An additional stage of the hydrologic cycle is evapotranspiration. Evapotranspiration is a combined process of evaporation from surfaces and transpiration through plant leaves (Irmak and Haman 2021). Generally, evaporation is the process by which water is changed into its gaseous form (water vapor). Part of the rainfall evaporates from the land surface back to the atmosphere. The potential for evaporation from an area depends upon atmospheric conditions such as temperature and wind speed. Evaporation is also affected by factors such as soil permeability, the type and amount of vegetative ground cover, and slope of the land. For example, evaporation is relatively low in parts of northwest Florida. This area is well drained and, compared with other parts of Florida, has steep slopes. Much of the area is covered by permeable soils that readily pass rainfall into a shallow aquifer. An impermeable ground layer underlying the shallow aquifer in this area ensures that most of the rainfall appears in streams. Conversely, for portions of extreme south Florida, where topography is flat and drainage is poor, water is readily available for evaporation.

In turn, transpiration is the process whereby moisture in plants is returned to the atmosphere through plant leaves. Many plants rely on rainfall that infiltrates the soil from the surface for moisture.

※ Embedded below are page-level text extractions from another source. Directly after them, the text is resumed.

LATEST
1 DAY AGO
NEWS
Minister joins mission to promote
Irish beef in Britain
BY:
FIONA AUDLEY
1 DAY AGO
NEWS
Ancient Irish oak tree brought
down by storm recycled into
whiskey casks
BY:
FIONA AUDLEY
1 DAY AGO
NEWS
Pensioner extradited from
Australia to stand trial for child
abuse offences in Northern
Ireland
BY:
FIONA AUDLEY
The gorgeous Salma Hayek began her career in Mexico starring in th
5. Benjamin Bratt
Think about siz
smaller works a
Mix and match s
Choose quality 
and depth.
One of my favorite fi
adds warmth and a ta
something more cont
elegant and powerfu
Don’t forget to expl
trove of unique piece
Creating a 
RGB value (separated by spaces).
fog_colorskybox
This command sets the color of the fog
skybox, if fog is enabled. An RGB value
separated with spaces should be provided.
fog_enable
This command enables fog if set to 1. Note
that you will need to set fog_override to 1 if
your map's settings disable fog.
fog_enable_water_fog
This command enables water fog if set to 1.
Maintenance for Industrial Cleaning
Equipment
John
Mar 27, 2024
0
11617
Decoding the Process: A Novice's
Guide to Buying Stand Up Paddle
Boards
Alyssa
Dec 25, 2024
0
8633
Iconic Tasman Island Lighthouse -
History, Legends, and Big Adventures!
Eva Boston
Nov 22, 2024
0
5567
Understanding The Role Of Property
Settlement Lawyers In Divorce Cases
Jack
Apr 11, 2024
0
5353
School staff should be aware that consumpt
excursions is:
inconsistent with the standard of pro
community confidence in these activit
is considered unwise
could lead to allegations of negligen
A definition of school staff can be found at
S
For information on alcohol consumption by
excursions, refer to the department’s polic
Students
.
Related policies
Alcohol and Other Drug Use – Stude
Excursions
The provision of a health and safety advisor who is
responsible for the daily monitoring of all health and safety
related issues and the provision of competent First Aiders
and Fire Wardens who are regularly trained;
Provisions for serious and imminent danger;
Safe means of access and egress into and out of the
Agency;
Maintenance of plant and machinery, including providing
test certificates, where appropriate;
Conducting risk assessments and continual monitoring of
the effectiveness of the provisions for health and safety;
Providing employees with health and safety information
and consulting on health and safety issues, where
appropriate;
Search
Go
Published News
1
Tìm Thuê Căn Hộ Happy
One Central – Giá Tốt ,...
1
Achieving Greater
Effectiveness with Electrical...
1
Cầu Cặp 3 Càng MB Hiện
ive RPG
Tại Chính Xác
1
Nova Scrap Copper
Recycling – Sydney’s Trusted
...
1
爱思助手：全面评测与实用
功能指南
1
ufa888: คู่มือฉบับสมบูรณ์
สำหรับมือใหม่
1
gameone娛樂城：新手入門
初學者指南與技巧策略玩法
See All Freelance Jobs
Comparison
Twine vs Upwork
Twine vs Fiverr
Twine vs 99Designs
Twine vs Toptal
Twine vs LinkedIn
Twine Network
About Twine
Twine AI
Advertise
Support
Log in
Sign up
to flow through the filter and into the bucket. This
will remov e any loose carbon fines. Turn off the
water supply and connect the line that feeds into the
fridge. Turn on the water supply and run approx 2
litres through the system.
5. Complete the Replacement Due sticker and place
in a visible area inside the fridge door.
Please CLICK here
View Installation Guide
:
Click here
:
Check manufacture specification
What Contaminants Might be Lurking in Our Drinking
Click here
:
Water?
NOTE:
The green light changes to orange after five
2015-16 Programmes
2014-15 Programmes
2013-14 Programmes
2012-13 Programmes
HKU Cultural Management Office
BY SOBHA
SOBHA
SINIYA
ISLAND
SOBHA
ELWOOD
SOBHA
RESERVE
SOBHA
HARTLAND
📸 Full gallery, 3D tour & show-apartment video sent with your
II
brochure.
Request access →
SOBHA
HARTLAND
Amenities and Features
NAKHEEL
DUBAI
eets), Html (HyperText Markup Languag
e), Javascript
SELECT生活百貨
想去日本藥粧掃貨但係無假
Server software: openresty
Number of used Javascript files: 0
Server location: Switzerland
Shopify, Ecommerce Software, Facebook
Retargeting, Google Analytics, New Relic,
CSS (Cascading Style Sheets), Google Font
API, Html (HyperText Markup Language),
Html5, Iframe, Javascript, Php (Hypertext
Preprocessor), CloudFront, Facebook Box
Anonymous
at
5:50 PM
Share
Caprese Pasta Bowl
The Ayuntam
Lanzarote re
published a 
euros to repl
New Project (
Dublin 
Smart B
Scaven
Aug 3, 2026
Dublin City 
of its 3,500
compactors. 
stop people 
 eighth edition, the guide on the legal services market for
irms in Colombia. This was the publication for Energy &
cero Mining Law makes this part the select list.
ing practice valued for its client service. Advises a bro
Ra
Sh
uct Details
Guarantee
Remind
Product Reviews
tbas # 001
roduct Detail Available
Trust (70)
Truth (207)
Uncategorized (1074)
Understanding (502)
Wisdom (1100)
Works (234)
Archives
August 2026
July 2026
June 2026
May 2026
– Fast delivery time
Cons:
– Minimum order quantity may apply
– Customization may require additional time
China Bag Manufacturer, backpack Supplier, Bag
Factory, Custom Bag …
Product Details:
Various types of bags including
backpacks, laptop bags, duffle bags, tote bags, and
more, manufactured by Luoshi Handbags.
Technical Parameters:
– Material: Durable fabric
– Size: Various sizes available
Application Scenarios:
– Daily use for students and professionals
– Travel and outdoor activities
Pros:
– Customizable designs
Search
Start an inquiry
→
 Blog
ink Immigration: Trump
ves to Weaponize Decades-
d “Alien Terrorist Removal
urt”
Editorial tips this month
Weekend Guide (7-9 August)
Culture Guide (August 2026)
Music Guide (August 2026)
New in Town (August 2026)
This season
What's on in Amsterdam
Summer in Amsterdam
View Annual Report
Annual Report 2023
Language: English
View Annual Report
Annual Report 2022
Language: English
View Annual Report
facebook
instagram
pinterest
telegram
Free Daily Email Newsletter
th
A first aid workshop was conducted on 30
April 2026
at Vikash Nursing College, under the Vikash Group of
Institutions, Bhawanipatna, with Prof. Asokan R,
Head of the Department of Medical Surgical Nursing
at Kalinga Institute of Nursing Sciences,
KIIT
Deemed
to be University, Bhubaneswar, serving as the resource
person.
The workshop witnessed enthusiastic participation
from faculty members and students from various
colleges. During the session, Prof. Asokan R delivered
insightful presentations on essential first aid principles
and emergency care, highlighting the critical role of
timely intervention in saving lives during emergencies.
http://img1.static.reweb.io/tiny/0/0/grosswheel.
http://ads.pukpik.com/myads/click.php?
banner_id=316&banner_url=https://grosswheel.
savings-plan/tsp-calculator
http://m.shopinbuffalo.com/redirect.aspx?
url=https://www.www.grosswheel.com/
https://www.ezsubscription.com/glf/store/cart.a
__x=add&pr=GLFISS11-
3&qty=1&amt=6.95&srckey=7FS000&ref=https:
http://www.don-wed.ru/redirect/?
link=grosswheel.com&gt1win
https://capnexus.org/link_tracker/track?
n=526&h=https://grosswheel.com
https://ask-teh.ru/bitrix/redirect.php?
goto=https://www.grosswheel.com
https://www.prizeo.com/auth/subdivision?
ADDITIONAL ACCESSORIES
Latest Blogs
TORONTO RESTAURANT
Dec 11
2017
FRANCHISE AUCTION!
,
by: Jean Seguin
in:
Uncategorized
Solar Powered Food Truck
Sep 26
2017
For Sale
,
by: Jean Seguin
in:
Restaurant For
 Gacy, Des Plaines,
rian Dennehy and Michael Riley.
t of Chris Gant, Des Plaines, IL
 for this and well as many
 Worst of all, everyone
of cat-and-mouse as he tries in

Water deficiency exists when potential evapotranspiration (i.e., evaporation plus moisture demand by plants) exceeds actual evapotranspiration (i.e., soil moisture that is actually available for evaporation and for plant use). Monthly climatic water budgets indicate that in Key West, water deficiency persists throughout the year; in the Panhandle, water deficiencies rarely occur; and in the rest of the state, water deficiencies are common in winter and spring.

Conclusions

The hydrologic water cycle is a useful way to describe and categorize Florida's water resources. The cost and feasibility of making water supplies available for municipal, agricultural, and industrial uses is determined to a great extent by the water cycle patterns of rainfall, runoff, and infiltration over time and space.

It is important to remember that while Florida receives significant rainfall every year, most of this water is returned to the environment through evapotranspiration and outflow of the rivers. Only a very small percent infiltrates into the ground to replenish the underground freshwater reservoirs/aquifers that we all depend upon for drinking water. Everyone should be aware that increasing water withdrawals from aquifers for human needs reduces the amount of water available to feed the springs, rivers, and wetlands not only now, but for years to come.